On Tue, 2017-11-28 at 15:37 +1100, Erik Christiansen wrote:
> On 23.11.17 21:35, Doug wrote:
> > On 11/23/2017 05:06 PM, Emanuel Berg wrote:
> > > Joe wrote:
> > > 
> > > > What you won't be given is a dialog box with
> > > > X and Y size and coordinates, and invited to
> > > > edit them, it doesn't work that way.
> > > > That's how an object-oriented drawing program
> > > > would work.
> > > 
> > > Well, this is certainly a first that I'm an
> > > OO guy by intuition, because yes, that is how
> > > I would expect it to work. But that is drawing,
> > > not CAD?
> > > 
> > > I wonder if I should get an OO drawing
> > > application instead, and what would that be -
> > > Dia?
> > > 
> > > Or perhaps learn CAD as that's more powerful in
> > > the long run?
> > > 
> > 
> > Learning CAD is a hard road, but a worthwhile one, I think, because it is so
> > versatile.
> > Which one you learn will make some difference, depending on what you wind up
> > wanting to do with it.
> 
> After trying to get various GUI drawing packages to function at the most
> basic level, and failing to produce anything, I'm just finishing the 8
> drawings for my new house build (floor plan, elevations, sections, and
> site plan), using raw postscript. That has proven a better fit for a
> retired programmer.
> 
> I just made up functions for wall sections, windows, smoke alarms, ...,
> and then placed them programmatically at the desired coordinates, with
> the desired orientation. There is never any doubt about where a
> structure is located, and wall lengths are auto-calculated by summing
> the lengths of individual components. Using that in a "dimension"
> primitive ensures that the annotated dimension is real. And saving some
> floorplan offsets in variables ensured that the corresponding features
> were accurately placed in the sections on the next page.
> 
> And a variable was used for wallheight. When I was talked into changing
> from 2.4m to 2.7m ceilings, editing one variable instantly lifted the
> roof on four elevation and two section drawings. 
> 
> The 8 detailed drawings required around 800 lines of postscript, but
> that's creeping up toward 900 now that I'm adding notes and
> specifications.
> 
> It's faster for me, because GUI produced nothing, but not everyone
> enjoys first programming a stack-based language for a door:
> 
> /door                            % S: length (door width)

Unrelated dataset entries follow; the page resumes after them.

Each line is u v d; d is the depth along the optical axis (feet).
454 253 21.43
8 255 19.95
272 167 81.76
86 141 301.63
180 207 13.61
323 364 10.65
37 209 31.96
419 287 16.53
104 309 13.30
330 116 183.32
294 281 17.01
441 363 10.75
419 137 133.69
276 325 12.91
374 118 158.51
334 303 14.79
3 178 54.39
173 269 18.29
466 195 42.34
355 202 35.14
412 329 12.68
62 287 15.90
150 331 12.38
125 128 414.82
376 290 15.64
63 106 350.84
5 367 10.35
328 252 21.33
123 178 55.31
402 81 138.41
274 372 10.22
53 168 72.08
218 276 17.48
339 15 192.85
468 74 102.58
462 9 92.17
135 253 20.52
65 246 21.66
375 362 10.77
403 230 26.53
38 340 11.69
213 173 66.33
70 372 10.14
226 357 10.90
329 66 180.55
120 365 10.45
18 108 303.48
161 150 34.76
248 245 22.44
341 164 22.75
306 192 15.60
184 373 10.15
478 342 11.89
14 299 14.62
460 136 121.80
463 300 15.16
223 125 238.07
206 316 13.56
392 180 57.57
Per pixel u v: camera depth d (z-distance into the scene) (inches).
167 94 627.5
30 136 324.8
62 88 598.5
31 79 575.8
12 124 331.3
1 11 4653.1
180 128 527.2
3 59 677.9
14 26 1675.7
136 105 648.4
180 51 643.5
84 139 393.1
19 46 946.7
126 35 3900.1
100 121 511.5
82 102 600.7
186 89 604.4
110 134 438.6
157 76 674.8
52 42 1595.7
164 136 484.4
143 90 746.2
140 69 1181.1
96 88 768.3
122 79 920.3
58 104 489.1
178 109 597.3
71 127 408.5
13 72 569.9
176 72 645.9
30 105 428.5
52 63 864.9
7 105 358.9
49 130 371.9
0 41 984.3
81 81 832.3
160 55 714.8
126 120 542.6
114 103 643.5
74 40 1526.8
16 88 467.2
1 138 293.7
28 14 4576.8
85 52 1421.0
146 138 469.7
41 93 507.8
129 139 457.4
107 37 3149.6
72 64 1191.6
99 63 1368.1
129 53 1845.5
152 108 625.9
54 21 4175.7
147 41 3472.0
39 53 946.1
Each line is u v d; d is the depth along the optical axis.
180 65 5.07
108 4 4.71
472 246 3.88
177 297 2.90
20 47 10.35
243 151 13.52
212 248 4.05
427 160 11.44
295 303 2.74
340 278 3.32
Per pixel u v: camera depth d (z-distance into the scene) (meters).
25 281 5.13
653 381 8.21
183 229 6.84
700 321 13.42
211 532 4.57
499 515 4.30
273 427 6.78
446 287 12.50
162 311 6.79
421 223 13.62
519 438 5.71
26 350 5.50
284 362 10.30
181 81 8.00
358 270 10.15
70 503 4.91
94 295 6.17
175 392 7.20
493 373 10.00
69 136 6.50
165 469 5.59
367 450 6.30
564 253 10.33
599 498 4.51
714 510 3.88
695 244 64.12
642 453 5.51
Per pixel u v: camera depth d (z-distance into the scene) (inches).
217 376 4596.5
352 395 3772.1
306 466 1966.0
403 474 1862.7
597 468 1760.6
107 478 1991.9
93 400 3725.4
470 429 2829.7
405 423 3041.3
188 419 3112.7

> {     dup                        
> /wall_length exch wall_length add 60 add def % Keep global variable outside 
> dict scope.
>       1 dict begin              % 60 = 2*30 jambs.
>       /length exch def          % Take length off the stack.
>       30 100 box
>       currentpoint translate     
>       0 length lineto length length length 0 length arct 30 100 box gstroke
>       gsave 200 300 moveto length buf cvs show                       % Size 
> text.
>       grestore
>       end                                          % End of local var scope.  
> } def
> 
> but after that, "820 door" chains an 820 mm wide door on the end of the
> current wall, in the current orientation, with lines for the open door
> and swing arc, plus the dimension in text. The variable wall_length is
> kept in global scope, because it accumulates the whole wall length for
> dimensioning purposes.
> 
> If I were building more than one house, it might almost be worth taking
> the thing beyond a one-off convenience hack, but the output is currently
> in for planning approval, and building approval will hopefully not
> require major edits. (It is, however, a delight to be able to edit my
> drawings with Vim. :-))
> 
> For viewing, ps2pdf, then xpdf or whatever
> Applications->Graphics->Document_Viewer is in reality, do the job.
> It's worth knowing that 'r' causes xpdf to reload the pdf file.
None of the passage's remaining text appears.